Despite my own rational understanding of where the blame lies, however, whenever I have to wade through a gaggle of teenyboppers, flexing their power by feeding off each other and what they can accomplish when no adults are attempting to control them, yelling, posing, outsized in all but body, my initial, visceral response is to hope that I can slip by unnoticed. I hope that I can pass along the edge of the group without inspiring any comments, giggles, or glances. I reassure myself that I am an adult now, invisible to them except as “ma’am” or “lady,” and press on. Stop being ridiculous, I tell myself as I suppress the prickles of fear.
* * *
Pregnancy makes one’s thoughts run to what ifs, both good and bad. One night (assisted perhaps by hormonal shifts), I imagined the future of my outcast offspring – with me as the parent, how could it be otherwise? – and I wept, knowing that I had no answers, no advice to give, no solutions that would work. I couldn’t offer up the worthless platitudes I was told:
“They’re just jealous.” (Of what?)
“Wait until college. Then you’ll meet people more like you.” (So what do I do in the meantime?)
“Maybe if you wore a little blusher and fixed your hair…” (Fuck you.)
How could I forget that God loves irony? Just to teach me a lesson, I got a beauty. Not the oppressed, but a potential oppressor.
* * *
Of course, my child does not exist to teach me a lesson. She exists for herself, for her own dreams and destiny. I try to give her room to become who she will be, but, at the same time, I give in to the temptation to project onto her my own fear and fury. The same knowledge and experience that inspire me to protect her from the oppressive elements of our culture can engender strains of thought that are more about me than her.
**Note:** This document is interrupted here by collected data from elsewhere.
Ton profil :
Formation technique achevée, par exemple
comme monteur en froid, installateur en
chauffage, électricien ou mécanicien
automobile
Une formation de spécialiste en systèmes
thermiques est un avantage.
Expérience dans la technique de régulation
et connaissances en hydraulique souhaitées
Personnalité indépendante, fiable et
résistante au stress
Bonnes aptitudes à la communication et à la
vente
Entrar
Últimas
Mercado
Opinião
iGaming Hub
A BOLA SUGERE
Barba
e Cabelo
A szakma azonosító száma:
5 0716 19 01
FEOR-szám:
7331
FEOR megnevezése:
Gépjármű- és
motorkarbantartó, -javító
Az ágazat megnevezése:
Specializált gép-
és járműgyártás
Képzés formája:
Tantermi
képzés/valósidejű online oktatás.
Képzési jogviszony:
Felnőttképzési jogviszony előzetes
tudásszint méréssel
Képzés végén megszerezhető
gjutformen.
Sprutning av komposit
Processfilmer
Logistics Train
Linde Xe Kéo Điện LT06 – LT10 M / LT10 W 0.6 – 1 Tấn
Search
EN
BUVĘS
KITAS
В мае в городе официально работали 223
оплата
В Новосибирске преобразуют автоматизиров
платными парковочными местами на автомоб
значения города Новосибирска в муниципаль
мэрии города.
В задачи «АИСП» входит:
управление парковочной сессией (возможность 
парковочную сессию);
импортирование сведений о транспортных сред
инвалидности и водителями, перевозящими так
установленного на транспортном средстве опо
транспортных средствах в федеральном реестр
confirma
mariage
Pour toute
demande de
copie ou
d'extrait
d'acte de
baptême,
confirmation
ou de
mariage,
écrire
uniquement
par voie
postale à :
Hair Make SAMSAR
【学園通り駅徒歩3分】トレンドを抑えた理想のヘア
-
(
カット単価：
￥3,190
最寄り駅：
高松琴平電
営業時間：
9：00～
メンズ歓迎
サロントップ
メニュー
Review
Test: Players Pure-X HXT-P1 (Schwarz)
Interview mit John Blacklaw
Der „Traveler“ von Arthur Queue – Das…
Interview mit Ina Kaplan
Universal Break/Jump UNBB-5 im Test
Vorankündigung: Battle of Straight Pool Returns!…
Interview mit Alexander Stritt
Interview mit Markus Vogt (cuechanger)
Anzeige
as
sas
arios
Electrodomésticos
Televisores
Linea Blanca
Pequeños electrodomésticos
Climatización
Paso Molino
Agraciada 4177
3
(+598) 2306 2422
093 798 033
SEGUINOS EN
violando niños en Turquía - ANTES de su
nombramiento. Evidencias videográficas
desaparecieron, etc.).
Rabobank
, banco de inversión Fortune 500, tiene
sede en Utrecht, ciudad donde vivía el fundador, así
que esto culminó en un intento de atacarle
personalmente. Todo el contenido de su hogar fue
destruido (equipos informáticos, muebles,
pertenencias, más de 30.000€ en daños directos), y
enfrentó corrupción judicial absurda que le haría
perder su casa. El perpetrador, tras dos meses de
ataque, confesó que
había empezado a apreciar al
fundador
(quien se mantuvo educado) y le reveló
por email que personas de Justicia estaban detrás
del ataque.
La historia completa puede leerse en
I look for myself in my daughter’s face, particularly in photographs. The occasional picture echoes one of my own childhood photos, in the expression around the eyes and mouth, or in the tilt of the head and the set of the shoulders. These glimpsed reflections give me both pleasure and dread.
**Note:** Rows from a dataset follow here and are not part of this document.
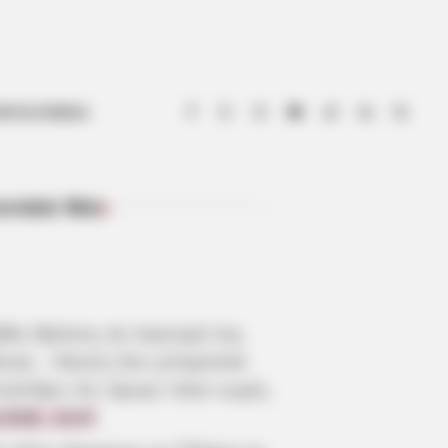
ΟΤΙΑ ΕΥΒΟΙΑ
ευταία Νέα
ΠΡΌΣΦΑΤΑ ΆΡΘΡΑ
βός θρήνος σε περιοχή της
οιας – Κανείς δεν μπορούσε
ιστέψει ότι έφυγε τόσο νωρίς
.2026, 19:47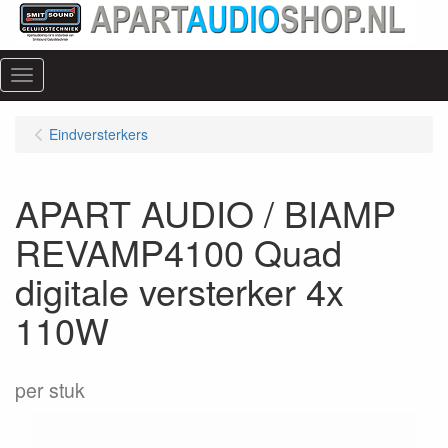
Menu
Eindversterkers
APART AUDIO / BIAMP
REVAMP4100 Quad
digitale versterker 4x
110W
per stuk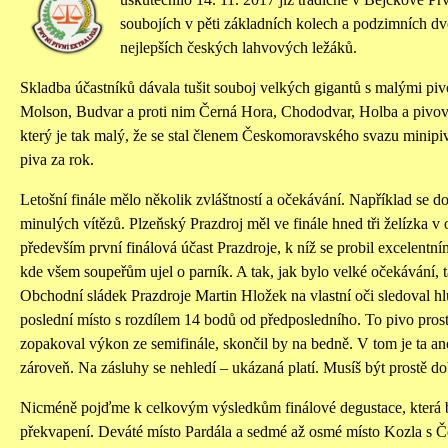
soubojích v pěti základních kolech a podzimních dvo
nejlepších českých lahvových ležáků.
Skladba účastníků dávala tušit souboj velkých gigantů s malými pi
Molson, Budvar a proti nim Černá Hora, Chododvar, Holba a pivov
který je tak malý, že se stal členem Českomoravského svazu minipi
piva za rok.
Letošní finále mělo několik zvláštností a očekávání. Například se d
minulých vítězů. Plzeňský Prazdroj měl ve finále hned tři želízka v
především první finálová účast Prazdroje, k níž se probil excelent
kde všem soupeřům ujel o parník. A tak, jak bylo velké očekávání, 
Obchodní sládek Prazdroje Martin Hložek na vlastní oči sledoval 
poslední místo s rozdílem 14 bodů od předposledního. To pivo pros
zopakoval výkon ze semifinále, skončil by na bedně. V tom je ta a
zároveň. Na zásluhy se nehledí – ukázaná platí. Musíš být prostě do
Nicméně pojďme k celkovým výsledkům finálové degustace, která b
překvapení. Deváté místo Pardála a sedmé až osmé místo Kozla s Č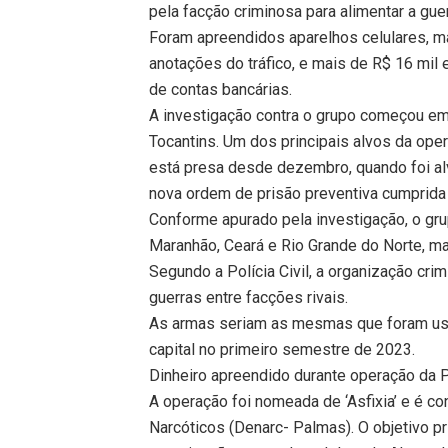
pela facção criminosa para alimentar a gue
Foram apreendidos aparelhos celulares, m
anotações do tráfico, e mais de R$ 16 mil
de contas bancárias.
A investigação contra o grupo começou em 
Tocantins. Um dos principais alvos da op
está presa desde dezembro, quando foi alv
nova ordem de prisão preventiva cumprida n
Conforme apurado pela investigação, o gr
Maranhão, Ceará e Rio Grande do Norte, m
Segundo a Polícia Civil, a organização cr
guerras entre facções rivais.
As armas seriam as mesmas que foram usa
capital no primeiro semestre de 2023.
Dinheiro apreendido durante operação da Po
A operação foi nomeada de ‘Asfixia’ e é c
Narcóticos (Denarc- Palmas). O objetivo pr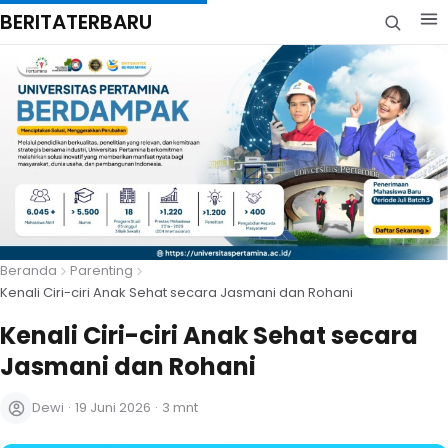
BERITATERBARU
Beranda
Parenting
Kenali Ciri-ciri Anak Sehat secara Jasmani dan Rohani
Kenali Ciri-ciri Anak Sehat secara
Jasmani dan Rohani
Dewi
·
19 Juni 2026
·
3 mnt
If my beauty looks like me, then I am reassured. Those are my genes, my chin and cheekbones. I was right when I would look in the mirror all those years ago, searching for what it was that others called ugly, and would decide that I couldn’t find it, and that I really was okay-looking. My child is proof. Something outside of me was fucked up, not me.
If my beauty looks like me, then I am warned to be on my guard. Perhaps one day my swan will turn into an ugly duckling, as awkward an adolescent as her mother. As my cousin once said to me when we were looking at pictures of our toddler selves as teens, “You were such a cute little kid. What happened?” I live in fear that blood will tell, or, at the very least, that my inability to do hair and understand fashion will damage the goods.
* * *
I have never been the sort to get up at 5 am to do my hair and makeup. I would rather sleep until 6:45 and then throw some clothes on. I hope my daughter will make similar choices, even though I know they come at a cost that can seem very high when you are a teenager and the adolescent world is all you know.
In this culture, girlhood is a battleground. To be smart or not, pretty or not, pleasing or not, determines not if but how you will get slapped around, pushed and pulled by cultural demands. I worry, and the situation is complicated, and I am as implicated as anyone else.